And it is pretty "ugly" imho. Maybe this could be made prettier by using Emoji Properties?

Since emojis are ubiquitous nowadays, I feel like there must be an easy way to split strings with compound emojis into an array.


Solution

  • There is no short solution code for this, as Unicode has become more and more complex. You can look at what unicode.org itself is providing as EBNF and Regex. At the time of writing, it reads:

    Regex

    \p{RI} \p{RI} 
    | \p{Emoji} 
      ( \p{EMod} 
      | \x{FE0F} \x{20E3}? 
      | [\x{E0020}-\x{E007E}]+ \x{E007F} )?
      (\x{200D} \p{Emoji}
        ( \p{EMod} 
        | \x{FE0F} \x{20E3}? 
        | [\x{E0020}-\x{E007E}]+ \x{E007F} )?

» EXERCISES:
1. Answer these questions from the excerpt on splitting emoji strings, one line each:
(a) What does the asker suggest might make the current approach prettier?
(b) Why does the solution say there is no short code for this?
(c) What two forms does the solution say unicode.org provides?
2. Continue the excerpt on splitting emoji strings, starting immediately after its final line.

» EXTRACTED ENTRIES:

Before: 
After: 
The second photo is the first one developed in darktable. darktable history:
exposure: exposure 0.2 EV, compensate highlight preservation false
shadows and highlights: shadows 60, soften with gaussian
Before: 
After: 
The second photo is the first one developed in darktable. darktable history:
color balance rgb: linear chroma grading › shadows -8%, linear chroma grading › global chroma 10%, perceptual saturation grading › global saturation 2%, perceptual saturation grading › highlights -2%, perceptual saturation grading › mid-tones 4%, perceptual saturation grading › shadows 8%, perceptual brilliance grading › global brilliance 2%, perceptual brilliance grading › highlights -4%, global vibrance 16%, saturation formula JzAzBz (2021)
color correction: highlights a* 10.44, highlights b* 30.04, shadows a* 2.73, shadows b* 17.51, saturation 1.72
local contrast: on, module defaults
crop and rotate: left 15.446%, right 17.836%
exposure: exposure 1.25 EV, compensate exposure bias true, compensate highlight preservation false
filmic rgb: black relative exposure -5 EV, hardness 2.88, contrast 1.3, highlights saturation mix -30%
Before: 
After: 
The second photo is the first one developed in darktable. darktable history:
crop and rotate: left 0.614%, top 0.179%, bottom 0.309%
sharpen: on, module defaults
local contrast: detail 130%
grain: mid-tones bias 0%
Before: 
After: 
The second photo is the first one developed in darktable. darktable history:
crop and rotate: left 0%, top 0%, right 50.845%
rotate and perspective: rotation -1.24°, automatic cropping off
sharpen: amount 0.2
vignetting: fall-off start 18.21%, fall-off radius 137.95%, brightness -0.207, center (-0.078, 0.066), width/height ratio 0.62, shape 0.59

» ANSWER SET:
1.
(a) Using Emoji Properties.
(b) Unicode has become more and more complex.
(c) EBNF and Regex.

2.
      )*
    

    Translated to JavaScript that regular expression is:

    /\p{RI}\p{RI}|\p{Emoji}(\p{EMod}|\u{FE0F}\u{20E3}?|[\u{E0020}-\u{E007E}]+\u{E007F})?(\u{200D}\p{Emoji}(\p{EMod}|\u{FE0F}\u{20E3}?|[\u{E0020}-\u{E007E}]+\u{E007F})?)*/gu
    

    If you also want to match any other character, then just append |. to the regex, and add the s modifier so that the dot wildcard also matches new line characters.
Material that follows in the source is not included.